In its emergency application filed with the Supreme Court on July 27, the federal government urged the court to leave the stay in place.
Weapon Parts Kits
U.S. Solicitor General Elizabeth Prelogar wrote that “[g]host guns can be made from kits and parts that are available online to anyone with a credit card and that allow anyone with basic tools and rudimentary skills (or access to Internet video tutorials) to assemble a fully functional firearm in as little as twenty minutes.”
“Some manufacturers of those kits and parts assert that they are not ‘firearms’ regulated by federal law, and thus can be sold without serial numbers, transfer records, or background checks. Those features of ghost guns make them uniquely attractive to criminals and others who are legally prohibited from buying firearms,” Ms. Prelogar stated.
A weapon parts kit “falls squarely within the plain meaning of the statutory definition, which expressly includes items that can ‘readily be converted’ into functional firearms.”
“Every speaker of English would recognize that a tax on sales of ‘bookshelves’ applies to IKEA when it sells boxes of parts and the tools and instructions for assembling them into bookshelves. The [district] court’s insistence on treating guns differently contradicts ordinary usage and makes a mockery of Congress’s careful regulatory scheme,” she wrote.

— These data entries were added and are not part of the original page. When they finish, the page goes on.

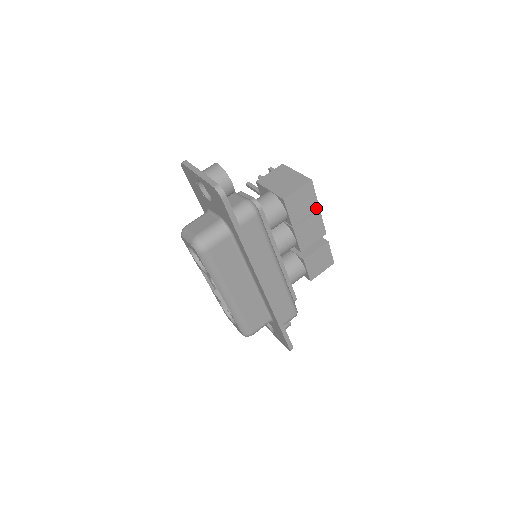
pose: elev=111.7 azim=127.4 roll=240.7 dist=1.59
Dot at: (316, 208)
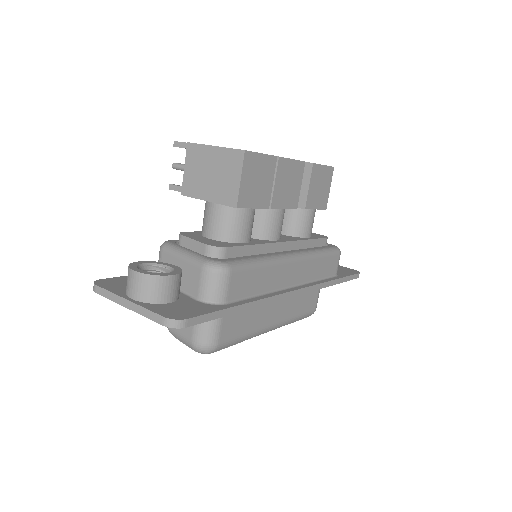
Dot at: (274, 161)
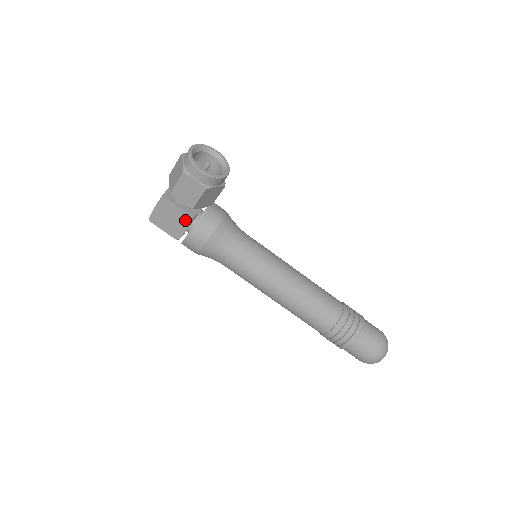
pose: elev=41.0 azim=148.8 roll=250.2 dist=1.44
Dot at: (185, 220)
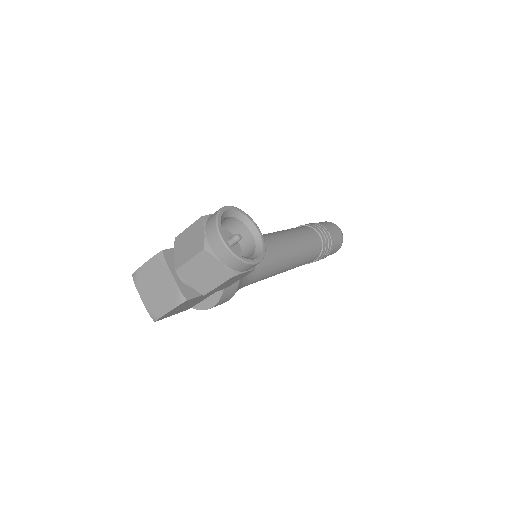
Dot at: (207, 296)
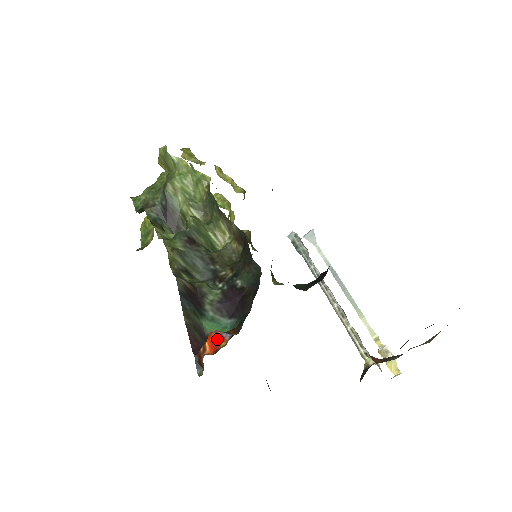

The District of Columbia and 20 states, including California, Illinois, Michigan, New Jersey, and New York, filed a friend-of-the-court brief on July 29 in support of the Biden administration’s position.
Without federal regulation, “unserialized firearms have flooded” communities in the states filing the brief.
“Many of these weapons end up in the hands of people banned from gun ownership, directly undermining the GCA’s core provisions as well as state law,” the brief says.
The case is Garland v. VanDerStok, court file 23A82.